The project produced several articles published on peer-reviewed journals such as Positions: Asia Critique, the Journal of Cultural Economy, and Urban Studies. In these articles, I explored the valuation of rural estate in land assembly and resettlement projects, the temporal orchestration of home presales, and the dominant narratives that brought diverse actors together to bring the market into existence at Nanjing's urban periphery. 

My book, entitled Anxious Homes: Inflexible Demand and China's Housing Market (forthcoming, Cornell University Press, 2026), analyses China's real estate economy through the lens of 刚需/gangxu, a vernacular concept that the government, developers, realtors, and lower-middle class homebuyers in China draw on to refer to—and construct—an inflexible demand for homeownership as an indispensable criterion for fulfilling dreams of urban citizenship. Through an ethnography of a low-end housing market in east Nanjing’s urban fringe, Anxious Homes shows how such claims of homeownership as an inflexible demand have helped to bring the current market for housing, and China’s ongoing real estate crisis, into existence. It explains how China’s real estate market, constructed under state ownership of land and dominated by the growth coalition between the urban government and the developer, leverages enormous resources from the population in unsustainable ways. The book also explores how resultant ideologies of homeownership allow various actors to make sense of urban growth under conditions of market socialism. It argues that, in urban China, diverse actors’ assertions of the value of the home have given rise to new forms of capitalist exploitation, citizenship entitlements, class aspirations, and gendered politics that have culminated in the formation of China’s debt-financed, infrastructure-driven growth model, whose ascendancy and collapse are felt throughout the world.
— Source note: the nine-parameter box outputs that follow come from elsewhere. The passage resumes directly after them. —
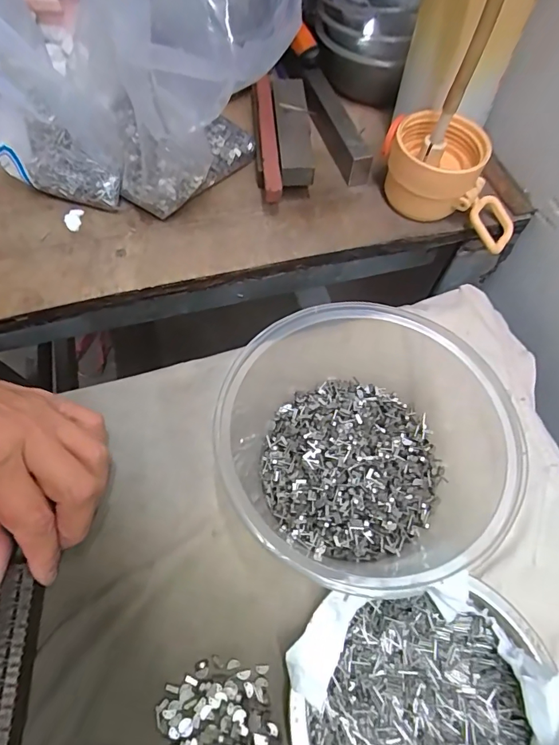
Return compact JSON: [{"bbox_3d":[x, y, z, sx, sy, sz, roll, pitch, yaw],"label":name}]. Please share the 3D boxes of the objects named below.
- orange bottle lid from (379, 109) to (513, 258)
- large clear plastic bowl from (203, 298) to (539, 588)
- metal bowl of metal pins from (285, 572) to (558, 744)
[{"bbox_3d":[0.125,-0.140,0.318,0.106,0.055,0.057,22,62,11],"label":"orange bottle lid"},{"bbox_3d":[0.042,0.037,0.236,0.136,0.068,0.128,1,60,-2],"label":"large clear plastic bowl"},{"bbox_3d":[0.066,0.154,0.193,0.116,0.031,0.106,1,60,-2],"label":"metal bowl of metal pins"}]

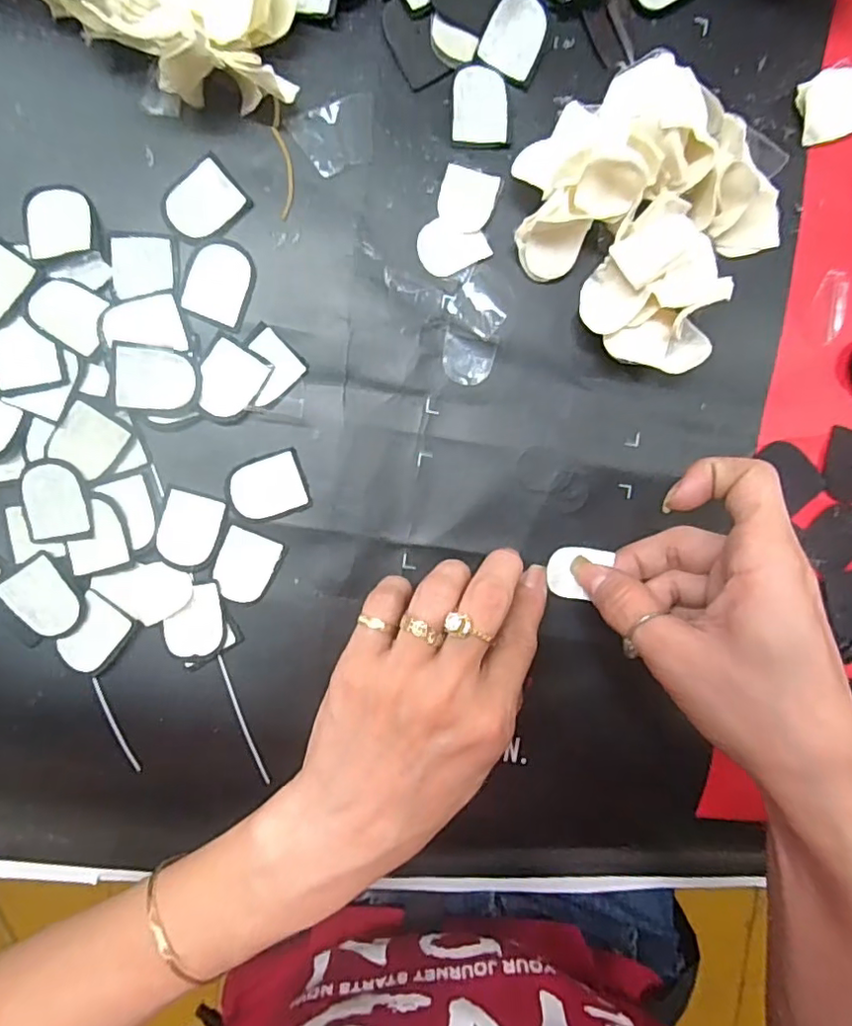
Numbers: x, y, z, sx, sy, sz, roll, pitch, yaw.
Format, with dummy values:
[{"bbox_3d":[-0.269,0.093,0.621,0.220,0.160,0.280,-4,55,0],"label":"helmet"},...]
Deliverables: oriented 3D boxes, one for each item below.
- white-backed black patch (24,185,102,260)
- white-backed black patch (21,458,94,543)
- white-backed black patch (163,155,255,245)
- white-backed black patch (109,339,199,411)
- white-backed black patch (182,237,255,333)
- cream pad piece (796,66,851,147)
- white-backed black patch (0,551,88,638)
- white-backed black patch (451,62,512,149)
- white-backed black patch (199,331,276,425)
[{"bbox_3d":[-0.149,-0.119,0.238,0.026,0.004,0.032,-15,81,-15],"label":"white-backed black patch"},{"bbox_3d":[-0.153,-0.005,0.242,0.026,0.004,0.034,-4,94,-6],"label":"white-backed black patch"},{"bbox_3d":[-0.093,-0.129,0.243,0.033,0.004,0.027,-40,96,-2],"label":"white-backed black patch"},{"bbox_3d":[-0.111,-0.055,0.240,0.032,0.004,0.027,1,91,-17],"label":"white-backed black patch"},{"bbox_3d":[-0.087,-0.097,0.245,0.027,0.004,0.035,16,91,-7],"label":"white-backed black patch"},{"bbox_3d":[0.186,-0.188,0.268,0.030,0.010,0.030,-16,95,-5],"label":"cream pad piece"},{"bbox_3d":[-0.158,0.036,0.244,0.025,0.004,0.033,-38,96,-3],"label":"white-backed black patch"},{"bbox_3d":[0.024,-0.177,0.252,0.025,0.004,0.034,-2,94,-6],"label":"white-backed black patch"},{"bbox_3d":[-0.084,-0.055,0.248,0.026,0.005,0.034,30,90,-7],"label":"white-backed black patch"}]

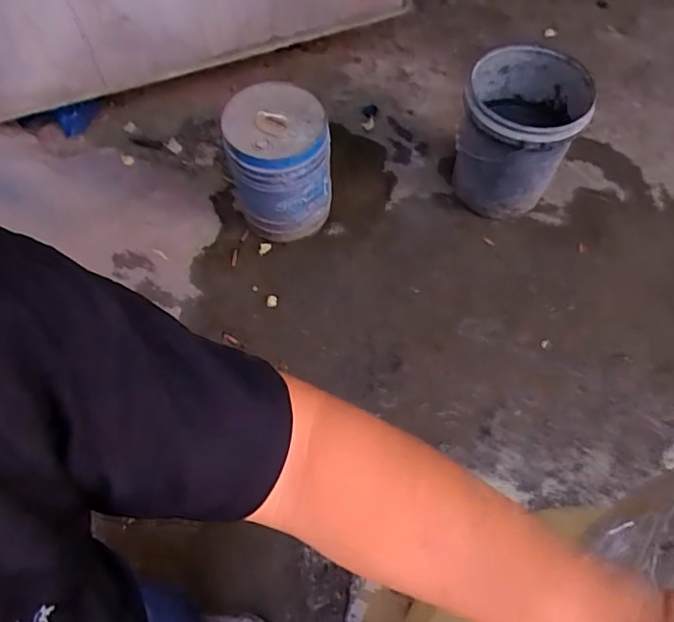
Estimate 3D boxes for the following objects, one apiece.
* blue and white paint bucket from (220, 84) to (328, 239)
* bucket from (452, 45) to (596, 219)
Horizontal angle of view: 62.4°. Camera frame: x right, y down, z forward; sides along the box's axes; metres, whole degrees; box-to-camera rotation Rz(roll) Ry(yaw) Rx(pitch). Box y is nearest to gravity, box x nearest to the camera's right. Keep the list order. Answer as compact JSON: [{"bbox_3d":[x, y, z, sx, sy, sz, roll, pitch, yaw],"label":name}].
[{"bbox_3d":[-0.157,-0.390,1.498,0.249,0.349,0.283,-15,65,-8],"label":"blue and white paint bucket"},{"bbox_3d":[0.483,-0.471,1.538,0.296,0.360,0.308,-1,63,1],"label":"bucket"}]

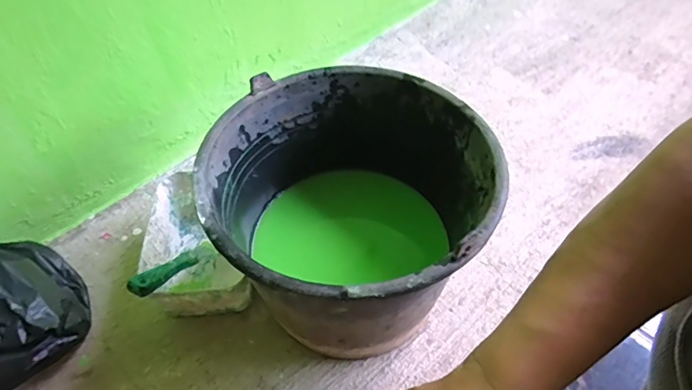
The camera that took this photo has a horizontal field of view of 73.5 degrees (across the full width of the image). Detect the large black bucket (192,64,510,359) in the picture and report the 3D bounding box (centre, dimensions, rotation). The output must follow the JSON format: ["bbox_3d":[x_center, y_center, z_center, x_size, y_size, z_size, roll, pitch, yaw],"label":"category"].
[{"bbox_3d":[0.005,0.044,0.572,0.298,0.269,0.297,0,52,0],"label":"large black bucket"}]

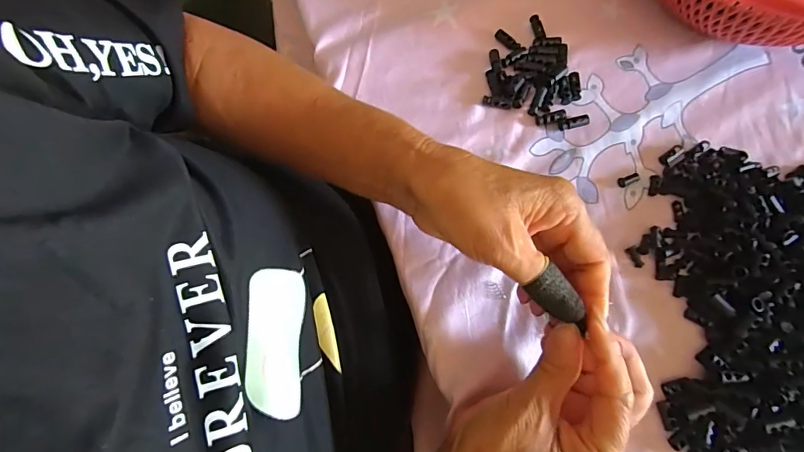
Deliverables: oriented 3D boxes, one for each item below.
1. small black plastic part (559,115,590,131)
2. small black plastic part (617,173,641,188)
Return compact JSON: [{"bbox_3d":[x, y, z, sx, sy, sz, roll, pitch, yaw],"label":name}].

In September 2021, China’s top developer, Evergrande, made headlines worldwide for facing over $300 billion worth of financial liability. News of Evergrande’s debt problems marked the beginning of the country’s ongoing real estate crisis. As more defaults continued to emerge since then, China’s national economy slowed down, fueling discontent towards the Communist Party, and sending ripple effect throughout the world financial system. My most recent ethnographic research looks into developers' defaults. I am particularly interested in how developers' defaults halted constructions of homes that had already been sold to lower-middle class buyers, and how ruination serves as a means of accumulation in times of debt crisis. Preliminary findings from this research is scheduled to be presented at the 2023 Annual Conference of American Anthropologists in Toronto.